I had used TextExpander for a while and added some 50 new expansions. Once again I had new abbreviations that I had to transfer into a program. TypeIt4Me's "Open File..." would allow me to choose the TextExpander file, but no new words would appear. I took a look at the two programs' abbreviation files, both plain text XML. Both are standard Apple plists, even using the same name for most attributes. However, TypeIt4Me capitalized the first letter of each, while TextExpander did not, and XML is case-sensitive. In this case close did not count.

In my stubborn refusal to do data entry when something is already in a computer, I ended up with another time consuming solution. I took the TextExpander XML file and used XSLT to parse out each abbreviation and expansion and write them to a tab-delimited text file for import into TypeIt4Me.
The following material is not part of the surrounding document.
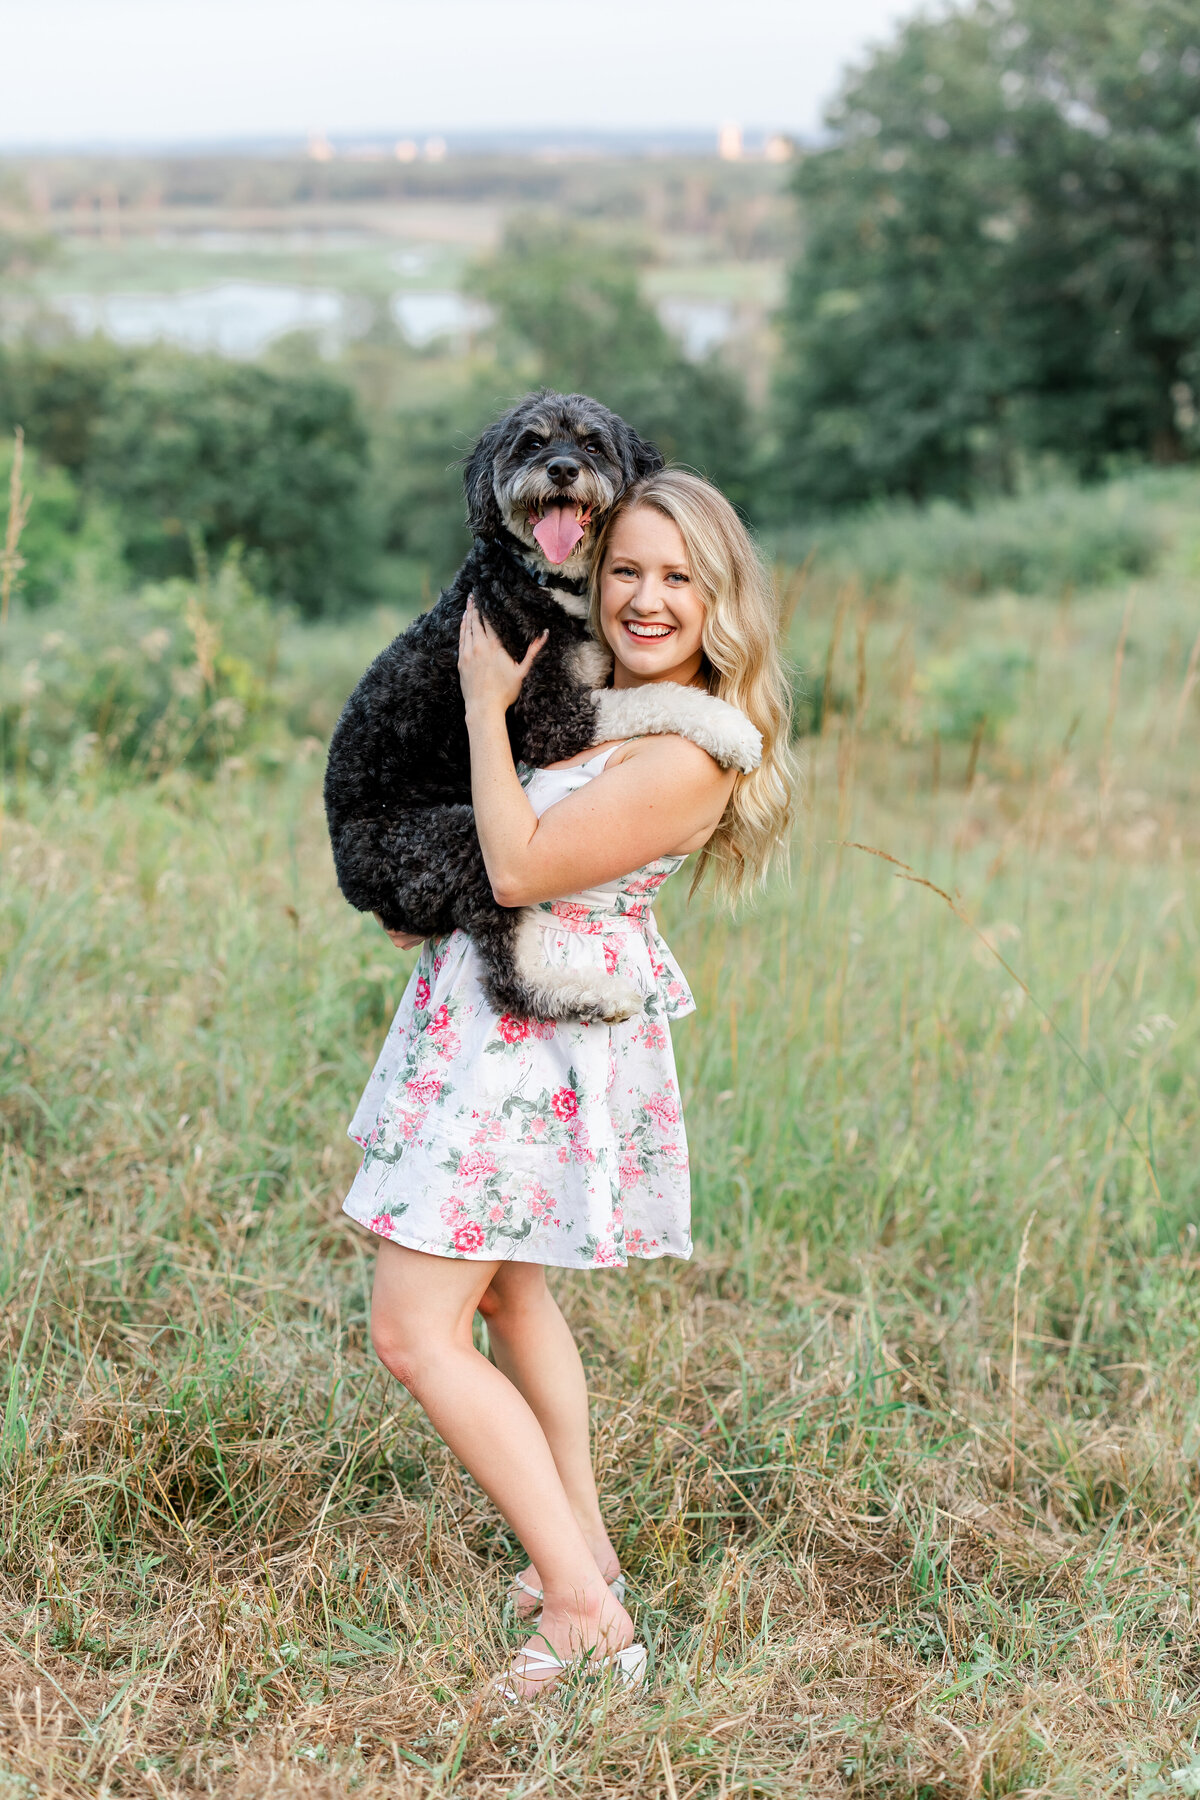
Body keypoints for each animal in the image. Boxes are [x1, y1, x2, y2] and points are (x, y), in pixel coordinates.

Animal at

I'll try to be an optimist and imagine that maybe somewhere all this foolishness of mine will be useful to someone else.

I have since gotten TypeIt4Me set up to my liking. I have a shortcut key to toggle it on and off, and another to add a new abbreviation. My abbreviation file has grown to over 200 items. I have also learned not to type too fast after a replacement is triggered, or sometimes I end up typing in the middle of the copy and paste.

TypeIt4Me has a nice feature where it tracks the number of expansions done and keystrokes saved. As you can see below, it will be a while before I make up the hours spent mucking around with these programs, but I did get to polish up my Java and XML knowledge and eventually solve my problems.
TypeIt4Me shows how many keystrokes have been saved.

1 comment:

Michael B. said...

Nice. I particularly like this line "In my stubborn refusal to do data entry when something is already in a computer" as an indication of something we've all done. I often find myself looking for the "simple" solution to a problem and end up doing far more work than if I'd just started over. It reminds me of the question, "Do you want to win, or do you want to be happy?" It seems we stubborn people repeatedly choose the former over the latter.